How Does the Ozone Layer Work

How does the ozone layer work? Many people understand that a healthy ozone layer is important, but don't understand why. The layer of ozone in our upper atmosphere blocks ultraviolet radiation that would otherwise be harmful to plants, animals and humans.

How Does The Ozone Layer Work To Protect Us?

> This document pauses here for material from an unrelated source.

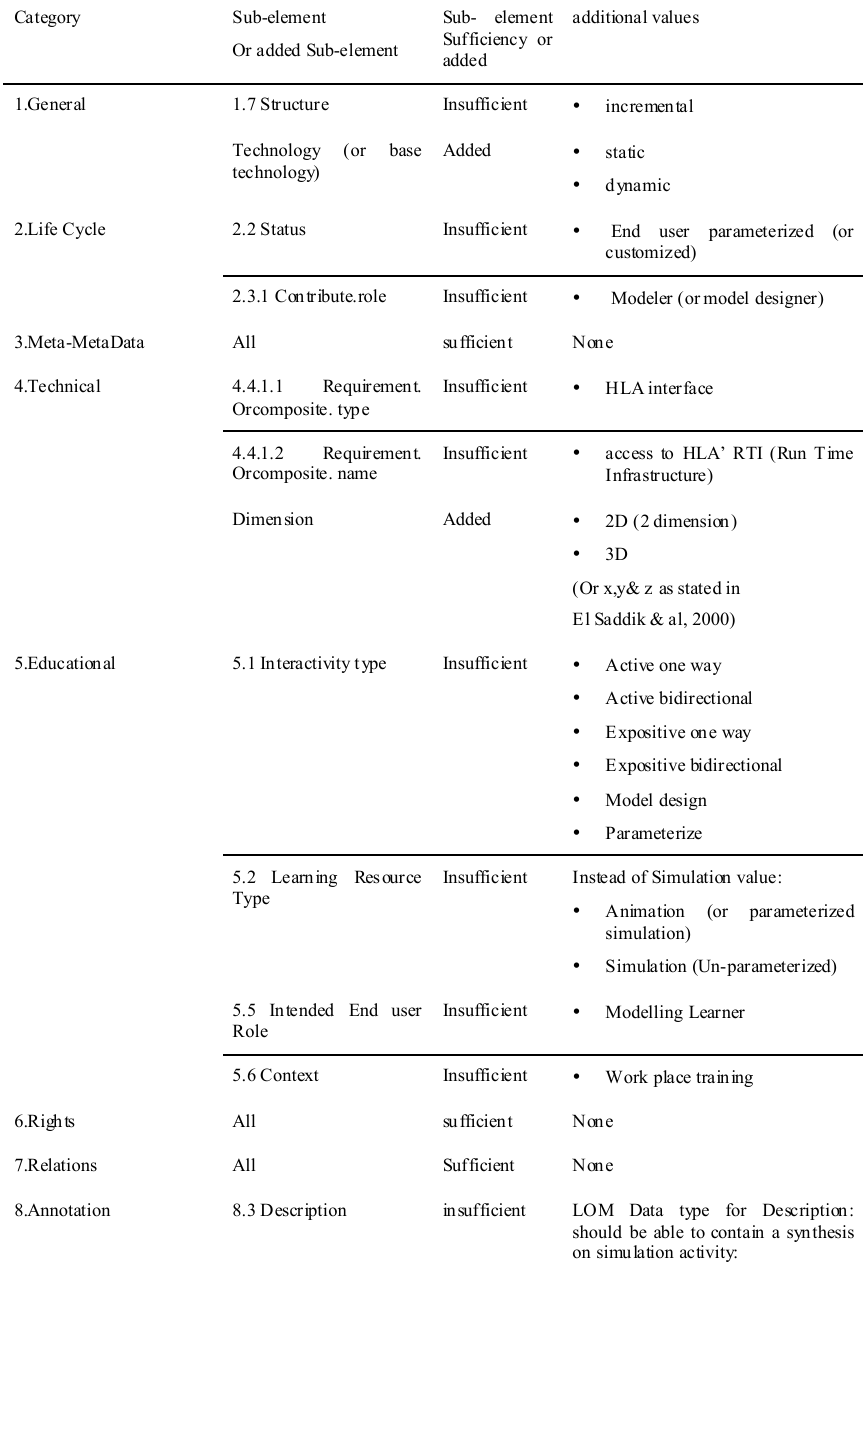
Table 2. LOM model update proposal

  • That ozone thing. Ozone is a molecular compound created from three oxygen atoms. The ozone layer is a naturally occurring concentration of ozone in the Earth's stratosphere, located between 30,000 and 150,000 feet above the Earth. The ozone layer contains approximately 90% of the naturally occurring ozone in our atmosphere.
  • Selfless sacrifice. As ozone molecules float through the atmosphere, they are exposed to strong ultraviolet (UV) rays from the sun. When a UV ray impacts an ozone molecule, the ozone absorbs the ray and converts its energy into heat. The reaction causes the ozone molecule to breakdown into a single oxygen atom and a separate pair of oxygen molecules.
  • Back together again. In a short space of time, the oxygen pair combines with another single oxygen molecule to form a new three-oxygen-atom ozone molecule.
  • Why that's a good thing. The reaction between ozone and UV radiation blocks most of the radiation from reaching the surface of the Earth. Without ozone protection, UV levels would increase dramatically at the Earth's surface. Increased levels of UV radiation have been linked to skin cancer, cataracts and weakened immune systems in humans. In nature, increased UV radiation is responsible for crop failures and disruption of the ocean's food chain.
  • Troublemakers. In the atmosphere, the interaction between ozone and manmade chlorofluorocarbons (CFCs) leads to the breakdown of ozone. CFCs were widely used in refrigeration systems, insulating foam and industrial cleaning solvents. In the mid 1980s, scientist observed a large "hole" in the ozone layer, centered over Antarctica. The ozone hole was directly linked to the use of CFCs.
  • The power of cooperation. In 1987, many countries signed an agreement called the Montreal Protocol. The Montreal Protocol called for the phasing out of use and production of CFCs. Today, scientists report that levels of CFCs and related chemicals have dropped significantly from 1985 levels.